• **Exercise text**:
Q-matrix and variational autoencoders to estimate multidimensional item response theory models with correlated and independent latent variables

VAE Result Continue…

Mahbubul Hasan

11/18/2021

Research Questions

How to use variational autoencoder, in the estimation of MIRT models with large numbers of correlated and independent latent traits?

How are the effects of various factors such as percentage of misfit items in the test, and item quality (item discrimination) on item and model fit in case of misspecification of Q-matrix?

## Data

Two small sizes:
6-traits, 35 items and 10,000 students
6 traits, 40 items and 18000 students
Two large sample sizes
6 traits and 50 items and 25,000 students
20 traits 200 items and 60,000 students
One real data
Reading Inventory and Scholastic Evaluation(RISE): 3 traits, 32 items and 4100 students

Data

ML2Pvae(Variational Autoencoder Models for IRT Parameter Estimation) R package(simulated)

Discrimination: \([0.25, 1.75]\), difficulty paramters:\([−3, 3]\), Q-matrix:\(Bern(0.2)\). sampled uniformly.

• **Data listing**:
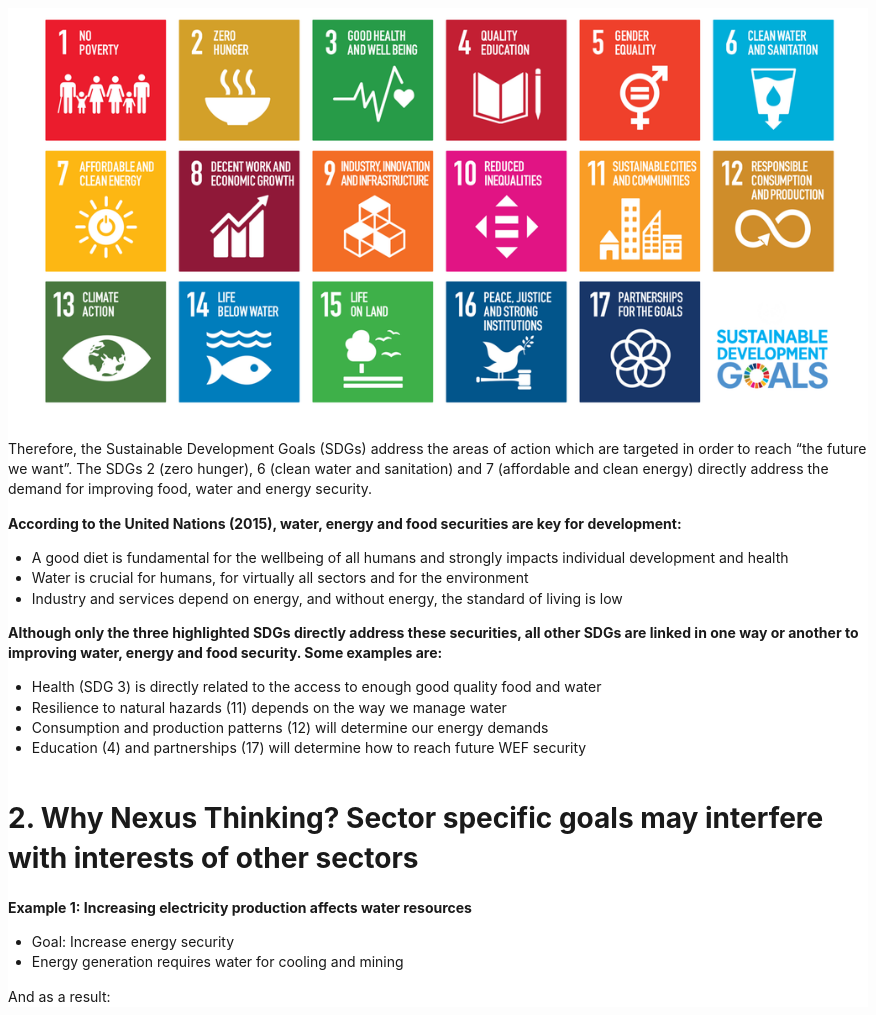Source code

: ![SDG-Goals](/assets/SDG_Goals.png)

Therefore, the Sustainable Development Goals (SDGs) address the areas of action which are targeted in order to reach “the future we want”. The SDGs 2 (zero hunger), 6 (clean water and sanitation) and 7 (affordable and clean energy) directly address the demand for improving food, water and energy security.

**According to the United Nations (2015), water, energy and food securities are key for development:**

- A good diet is fundamental for the wellbeing of all humans and strongly impacts individual development and health
- Water is crucial for humans, for virtually all sectors and for the environment
- Industry and services depend on energy, and without energy, the standard of living is low

**Although only the three highlighted SDGs directly address these securities, all other SDGs are linked in one way or another to improving water, energy and food security. Some examples are:**

- Health (SDG 3) is directly related to the access to enough good quality food and water
- Resilience to natural hazards (11) depends on the way we manage water
- Consumption and production patterns (12) will determine our energy demands
- Education (4) and partnerships (17) will determine how to reach future WEF security

# 2. Why Nexus Thinking? Sector specific goals may interfere with interests of other sectors

**Example 1: Increasing electricity production affects water resources**

- Goal: Increase energy security
- Energy generation requires water for cooling and mining

And as a result:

• **Problem to solve**: Reproduce the whole text on variational autoencoders for item response models word for word. The rows were taken from a different source.

• **Response area**:
Q-matrix and variational autoencoders to estimate multidimensional item response theory models with correlated and independent latent variables

VAE Result Continue…

Mahbubul Hasan

11/18/2021

Research Questions

How to use variational autoencoder, in the estimation of MIRT models with large numbers of correlated and independent latent traits?

How are the effects of various factors such as percentage of misfit items in the test, and item quality (item discrimination) on item and model fit in case of misspecification of Q-matrix?

## Data

Two small sizes:
6-traits, 35 items and 10,000 students
6 traits, 40 items and 18000 students
Two large sample sizes
6 traits and 50 items and 25,000 students
20 traits 200 items and 60,000 students
One real data
Reading Inventory and Scholastic Evaluation(RISE): 3 traits, 32 items and 4100 students

Data

ML2Pvae(Variational Autoencoder Models for IRT Parameter Estimation) R package(simulated)

Discrimination: \([0.25, 1.75]\), difficulty paramters:\([−3, 3]\), Q-matrix:\(Bern(0.2)\). sampled uniformly.